To start, I don't think my technique is the problem. I know for a fact I am packing the column well. I dry pack but run plenty of solvent cycles through it before loading. I try to load with as little solvent as possible, to the point where the top of the sand is still dry sometimes. I load with the same solvent I use for elution, so it is not too polar in comparison. I run the column slow (like abysmally slow, 2 drips a second) to not "flush" things out. I try to perfect technique and minimize other factors.

But I still run into problems. For example, everyone uses TLC plates to test different solvent systems for maximum separation. If my desired product dot is smack in the middle with Rf of 0.5 on the plate, I'm expecting it to come out within two cycle volumes on the column (1/Rf). But regardless, it seems like it always comes out right after the first cycle and it catches me by surprise. The compounds I'm isolating have very close Rfs, and it would be great if I could at least predict when it will come out so I can switch to smaller collection tubes. I realize that not using the recommended 0.2 Rf means I will need to be very precise with collection but I don't mind. What I DO mind is that the product doesn't even match the tested Rf.

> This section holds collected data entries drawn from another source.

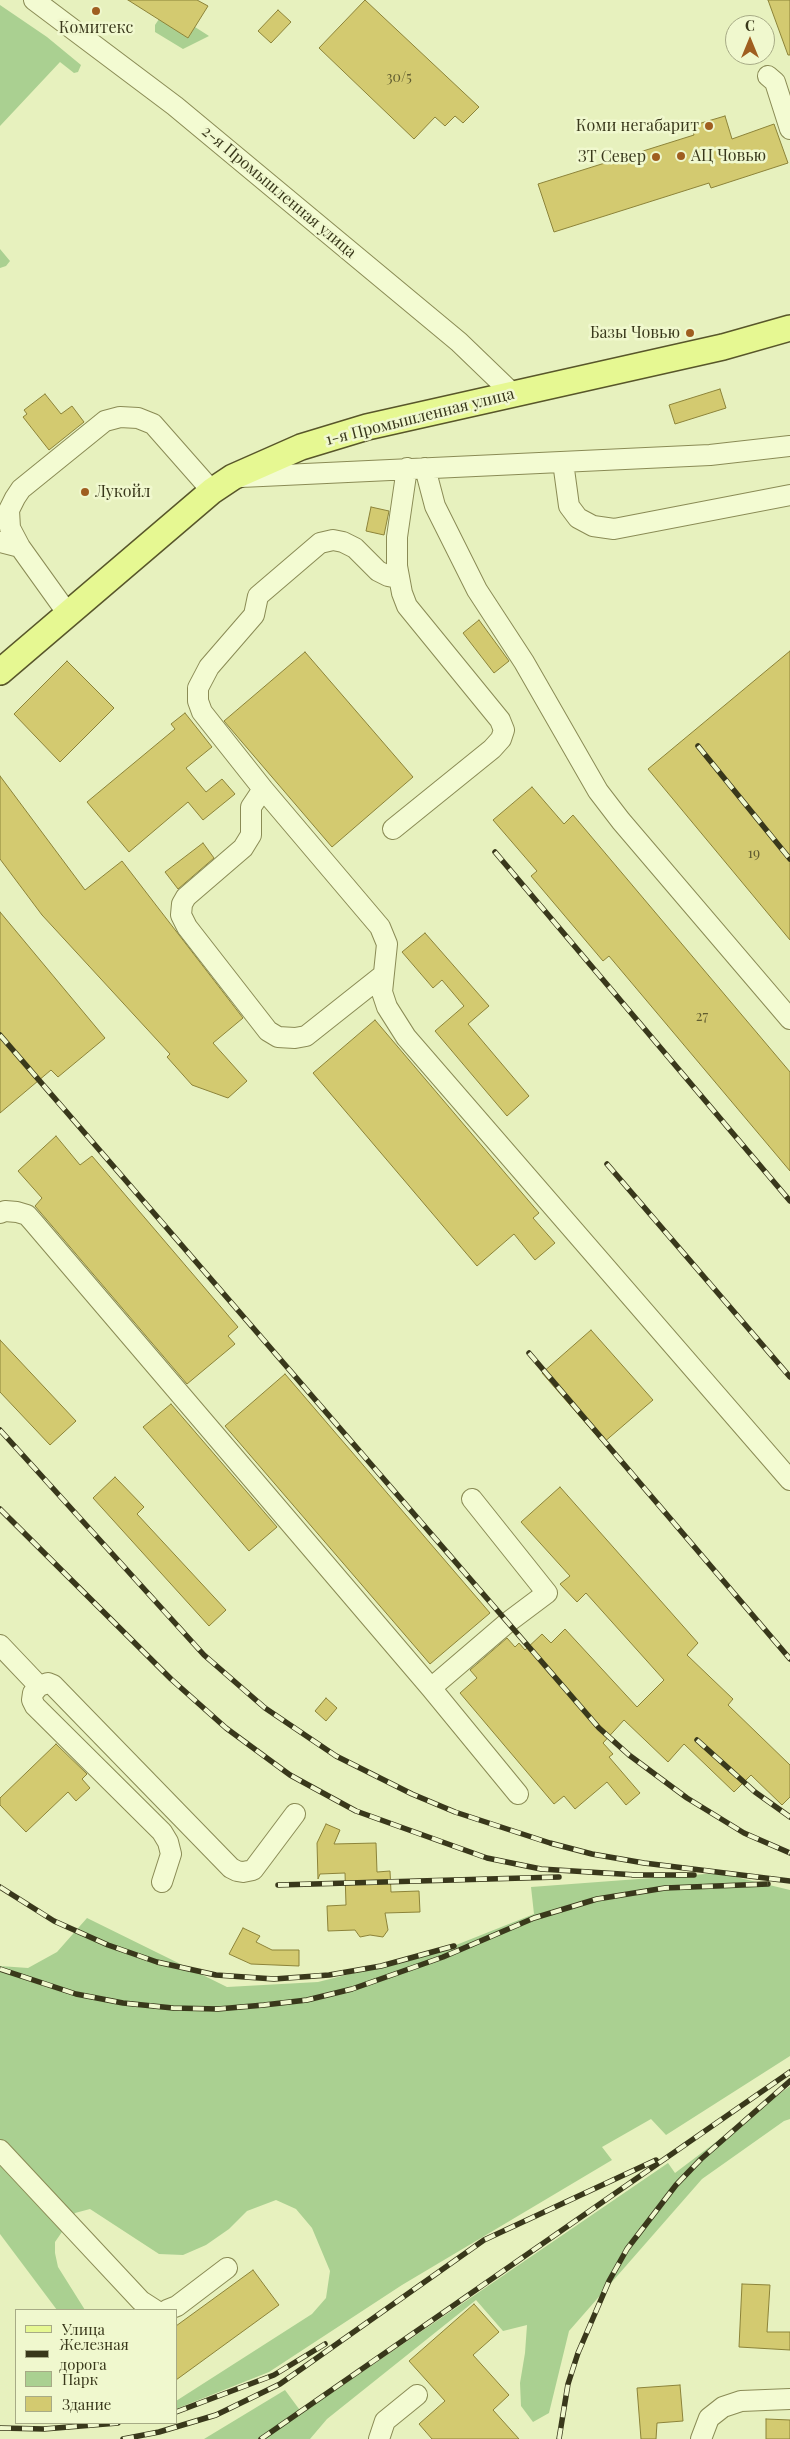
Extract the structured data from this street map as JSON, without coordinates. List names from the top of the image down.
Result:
{
  "streets": {
    "main road": ["1-я Промышленная улица"],
    "street": ["2-я Промышленная улица"]
  },
  "crossings": [
    ["2-я Промышленная улица", "1-я Промышленная улица"]
  ],
  "places": [
    "Комитекс",
    "Коми негабарит",
    "АЦ Човью",
    "ЗТ Север",
    "Базы Човью",
    "Лукойл"
  ],
  "house_numbers": ["30/5", "19", "27"],
  "legend": [
    "Улица",
    "Железная дорога",
    "Парк",
    "Здание"
  ],
  "north": "top"
}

Also, it seems like if I use any solvent system more polar than the recommended 0.2 Rf TLC, the product and all the impurities will wash out together with almost no separation at all. It's like all basic concepts of chromatography have gone out the window. The separation was incredible on the TLC plate, like I'm talking the product at an Rf of 0.5 and the impurities had Rf of 0.2. Then I try a column with 50 mL cycle volume and everything started coming out within 10mL of each other?

Also, collection tube TLC doesn't make much sense either. I take a TLC of a collection tube with the product, with the product showing Rf of, say, 0.5, but the tube also contains an impurity with an Rf of 0.05. How is that even possible? According to my cycle volume calculation (CV * 1/Rf), an impurity with that Rf should come out many many collection tubes afterwards.

I just want to understand the actual reason why this is happening. I don't mind changing my procedures, but it is rather frustrating to not understand the science.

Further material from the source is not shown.